**Extrait du texte**:
··········

Spécialisée en portraits d’animaux, la photographe Luisa Maria Stagno vient d’ouvrir son studio au 1535° à Differdange, et mène en parallèle plusieurs projets consacrés aux pigeons.
Alors que, petite, elle chipait déjà l’appareil compact de sa tante pour capturer les images de sa Colombie natale, à 34 ans, cette jeune artiste, luxembourgeoise d’adoption, a désormais son propre studio de photographie.
Si elle a fini par faire de sa passion pour les animaux domestiques et sauvages son métier, elle a mis du temps à embrasser une carrière artistique.
À l’occasion de la sortie de son livre «La fascinante histoire du pigeon de rue» publié en novembre, Luisa Maria Stagno partage avec nous un café – colombien, quoi d’autre? – son parcours atypique et les projets qui bouillonnent dans sa tête.
D’où vient votre lien si fort avec les animaux ?
Luisa Maria Stagno : J’ai grandi en Colombie entourée d’animaux, poules, chiens, chats, canaris. Là-bas, il y a beaucoup de chiens abandonnés dans les rues.

··········

**Matériel fourni**:
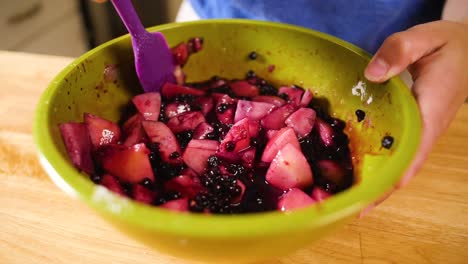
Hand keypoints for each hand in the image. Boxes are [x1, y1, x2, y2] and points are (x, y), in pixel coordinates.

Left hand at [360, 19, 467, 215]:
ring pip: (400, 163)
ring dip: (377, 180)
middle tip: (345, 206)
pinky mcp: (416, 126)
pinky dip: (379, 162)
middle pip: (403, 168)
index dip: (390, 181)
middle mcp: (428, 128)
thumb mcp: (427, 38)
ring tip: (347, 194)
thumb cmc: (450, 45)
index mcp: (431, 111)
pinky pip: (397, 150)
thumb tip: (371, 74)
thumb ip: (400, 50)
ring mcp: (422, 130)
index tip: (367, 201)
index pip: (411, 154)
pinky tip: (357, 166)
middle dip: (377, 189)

··········

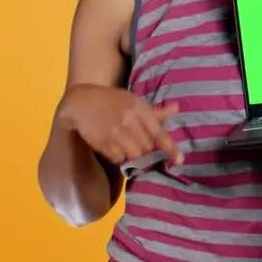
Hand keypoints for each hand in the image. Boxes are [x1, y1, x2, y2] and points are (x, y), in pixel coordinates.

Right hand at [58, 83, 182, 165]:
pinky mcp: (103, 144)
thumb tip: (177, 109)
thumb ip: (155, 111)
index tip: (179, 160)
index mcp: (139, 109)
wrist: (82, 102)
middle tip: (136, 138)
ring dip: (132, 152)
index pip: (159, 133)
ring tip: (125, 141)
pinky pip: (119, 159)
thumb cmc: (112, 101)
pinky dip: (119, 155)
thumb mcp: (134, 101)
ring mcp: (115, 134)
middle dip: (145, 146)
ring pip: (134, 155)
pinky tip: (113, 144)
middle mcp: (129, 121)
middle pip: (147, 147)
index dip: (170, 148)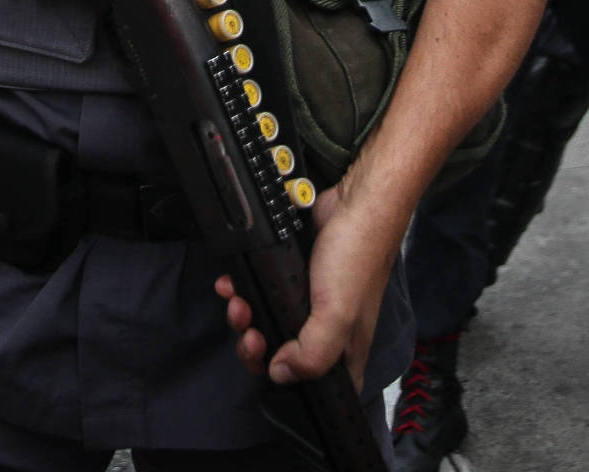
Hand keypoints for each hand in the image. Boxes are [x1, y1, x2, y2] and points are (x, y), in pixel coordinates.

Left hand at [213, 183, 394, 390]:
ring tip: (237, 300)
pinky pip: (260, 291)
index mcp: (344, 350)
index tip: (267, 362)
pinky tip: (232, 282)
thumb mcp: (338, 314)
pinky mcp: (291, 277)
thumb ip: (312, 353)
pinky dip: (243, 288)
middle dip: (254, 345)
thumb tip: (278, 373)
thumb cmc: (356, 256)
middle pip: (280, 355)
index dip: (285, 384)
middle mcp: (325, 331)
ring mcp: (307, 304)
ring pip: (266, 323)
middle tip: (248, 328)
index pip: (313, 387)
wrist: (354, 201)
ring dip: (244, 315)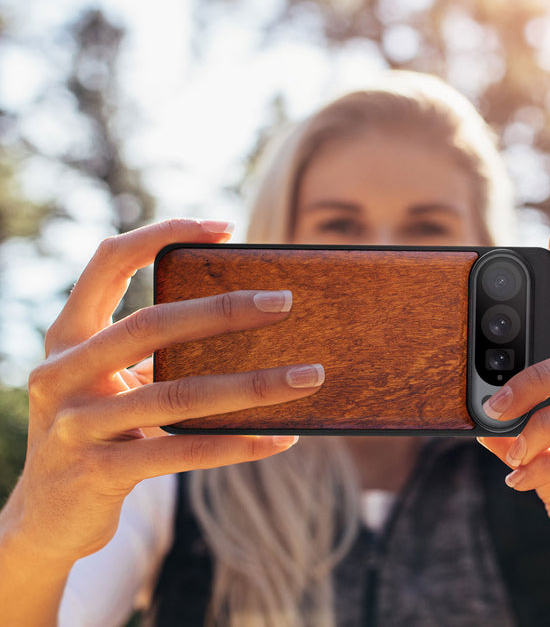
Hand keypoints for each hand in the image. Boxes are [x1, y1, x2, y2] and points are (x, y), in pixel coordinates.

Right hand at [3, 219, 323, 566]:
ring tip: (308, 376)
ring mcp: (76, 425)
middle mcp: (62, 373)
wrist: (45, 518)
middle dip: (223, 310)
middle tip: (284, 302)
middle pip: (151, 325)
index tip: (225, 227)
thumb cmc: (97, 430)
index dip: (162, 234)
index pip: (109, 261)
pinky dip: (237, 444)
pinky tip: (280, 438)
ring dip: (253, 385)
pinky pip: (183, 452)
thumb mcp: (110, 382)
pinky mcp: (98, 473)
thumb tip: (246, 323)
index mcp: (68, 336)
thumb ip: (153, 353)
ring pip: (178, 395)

··········

**Liste des tâches**:
**A)** D'après le texte sur la photographe Luisa Maria Stagno, quel est le titre du livre qu'elle a publié en novembre ?
**B)** Poursuivez le texte sur la photographe Luisa Maria Stagno à partir de sa dernière phrase.
Ce matériel provient d'une autre source que le texte.

**Réponses par tâche**:
**A)** «La fascinante histoire du pigeon de rue»

**B)**
Je ne sortais jamais sans un paquet de croquettes dans mon sac à dos. Du plus loin que je me souvienne, j’ai toujours ressenti cette sensibilité qui me rapprochait des animaux.
Et votre passion pour la photo ?
Ma tante possédait un petit Canon automatique et adorait prendre des photos de la famille. C’était l’époque de l’argentique, il y avait encore des pellicules qu’il fallait développer.
Moi, je m’arrangeais pour l’emprunter et elle a souvent eu des surprises au tirage (elle rit), si bien qu’elle a fini par le mettre sous clé!
Pour autant, vous ne pensiez pas en faire votre métier.
Non, parce que pour moi, la voie artistique représentait l’instabilité financière. J’ai donc entamé des études plus classiques, dans la traduction.
J’ai obtenu un bachelor et commencé à donner des cours à l’université de Nariño, mais je voulais partir en Europe pour mon master. C’est comme ça que je suis arrivée à Paris, puis en Lorraine.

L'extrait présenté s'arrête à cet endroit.